Meg Faillace, Potter’s sister-in-law, took the stand and read her own statement, as well as those from other members of Potter’s family.
She recalled for the jury holding her two youngest nephews on Dec. 4, 2014, as they again cried for the loss of a parent. Less than three years before Potter’s murder, the boys lost their father, Potter’s husband, who died of a heart attack.
Faillace read a statement from Julie Kinkol, Potter’s aunt.
“I was in Florida the days following the murder of my niece. I witnessed first-hand the sorrow, confusion and sadness of ” her two youngest sons, Konkol wrote. “My heart broke thinking of how these little boys would spend the rest of their lives without their father and now their mother being violently snatched from them. Their lives will never be the same.”
“She won’t be there for their graduations, their first dates, their weddings, or the birth of their children,” Kinkol’s letter continued.
Potter missed the birth of her first grandchild, her eldest son’s daughter, less than a year after her murder.
“Denise will never have the chance to be a grandma,” Konkol said. “The countless people who knew and loved Denise will forever have missing from their lives her beautiful smile, her contagious love of life, and her gentle and loving soul.

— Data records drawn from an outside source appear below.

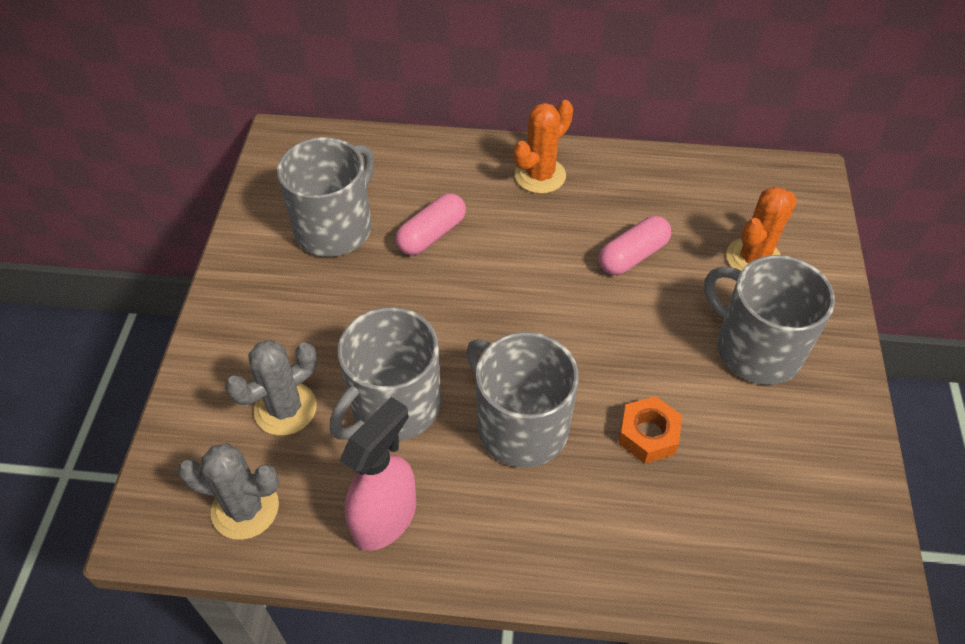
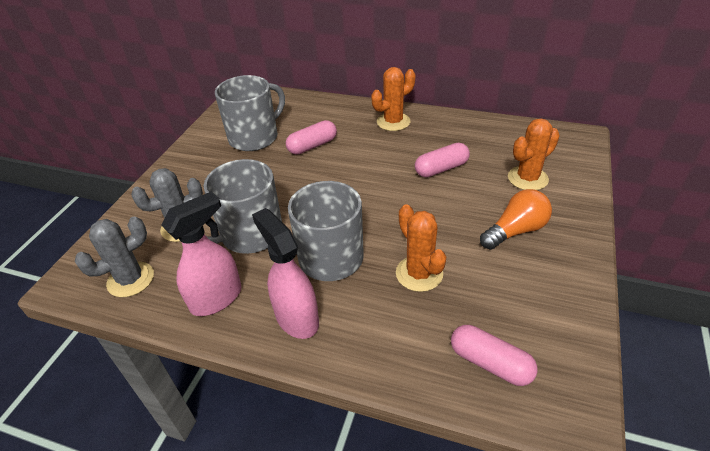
camera: 15 degrees right, 10 degrees down
grey cactus [178,443,279,540] -> grey cactus turned 60 degrees counterclockwise [75,217,154,297]
orange nut [618,396,682,464] -> orange cactus [396,204,446,292]
grey mug [704,255,835,385] -> orange light bulb [480,189,552,250]
none -> pink spray bottle [252,208,319,339]
none -> pink capsule [451,325,538,386]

Our hearts ache and our eyes well up with tears thinking of what might have been.”
In the courtroom on Monday were members of Avalos’ family.
Andres Avalos Sr. told the jury about his and his wife’s troubled past, including their divorce, drinking and how they remarried after finding God. He said he started drinking when he was 12 years old and was a drunk since age 16. There was a period of eight to 10 years when they were not good parents, he said.
“My wife and I are not in denial of what our children do,” Avalos said.
But he said he had tried to get his son help.
“The most frustrating thing about this is that we shouldn’t be here and don’t need to be here,” he said, becoming emotional. “I saw it. I tried to get him help.”
Avalos’ mother — dressed in all black with dark sunglasses — thanked the jury but told them there was no right answer for what they were about to decide.